_WHAT IS NEEDED_
As you restate the entries, keep every word intact and leave out whatever images they hold.

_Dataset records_
▶

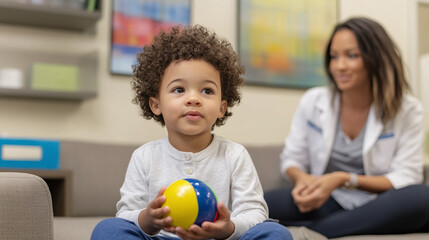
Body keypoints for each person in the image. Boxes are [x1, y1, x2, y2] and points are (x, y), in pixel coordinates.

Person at [91, 25, 292, 240]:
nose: (193, 98)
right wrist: (147, 219)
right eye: (179, 89)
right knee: (108, 230)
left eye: (207, 90)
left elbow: (255, 214)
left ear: (222, 108)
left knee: (275, 233)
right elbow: (125, 214)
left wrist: (229, 228)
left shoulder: (234, 155)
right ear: (156, 104)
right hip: (162, 238)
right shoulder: (145, 157)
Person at [264, 17, 429, 238]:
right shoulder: (313, 100)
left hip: (378, 204)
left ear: (376, 59)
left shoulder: (408, 110)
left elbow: (407, 176)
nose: (339, 66)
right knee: (266, 202)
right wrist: (306, 182)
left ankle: (313, 232)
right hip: (327, 200)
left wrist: (343, 179)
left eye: (351, 56)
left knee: (420, 197)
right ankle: (344, 225)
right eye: (334, 57)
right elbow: (292, 158)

◀

_RESULT BELOW_
Body keypoints for each person in the image. Boxes are [x1, y1, x2, y2] and points are (x, y), in pixel coordinates.

Person at [91, 25, 292, 240]:
nose: (193, 98)
right wrist: (147, 219)
right eye: (179, 89)
right knee: (108, 230)
left eye: (207, 90)
left elbow: (255, 214)
left ear: (222, 108)
left knee: (275, 233)
right elbow: (125, 214)
left wrist: (229, 228)
left shoulder: (234, 155)
right ear: (156, 104)
right hip: (162, 238)
right shoulder: (145, 157)
Person at [264, 17, 429, 238]:
right shoulder: (313, 100)
left hip: (378, 204)
left ear: (376, 59)
left shoulder: (408, 110)
left elbow: (407, 176)
nose: (339, 66)
right knee: (266, 202)
right wrist: (306, 182)
left ankle: (313, 232)
right hip: (327, 200)
left wrist: (343, 179)
left eye: (351, 56)
left knee: (420, 197)
right ankle: (344, 225)
right eye: (334, 57)
right elbow: (292, 158)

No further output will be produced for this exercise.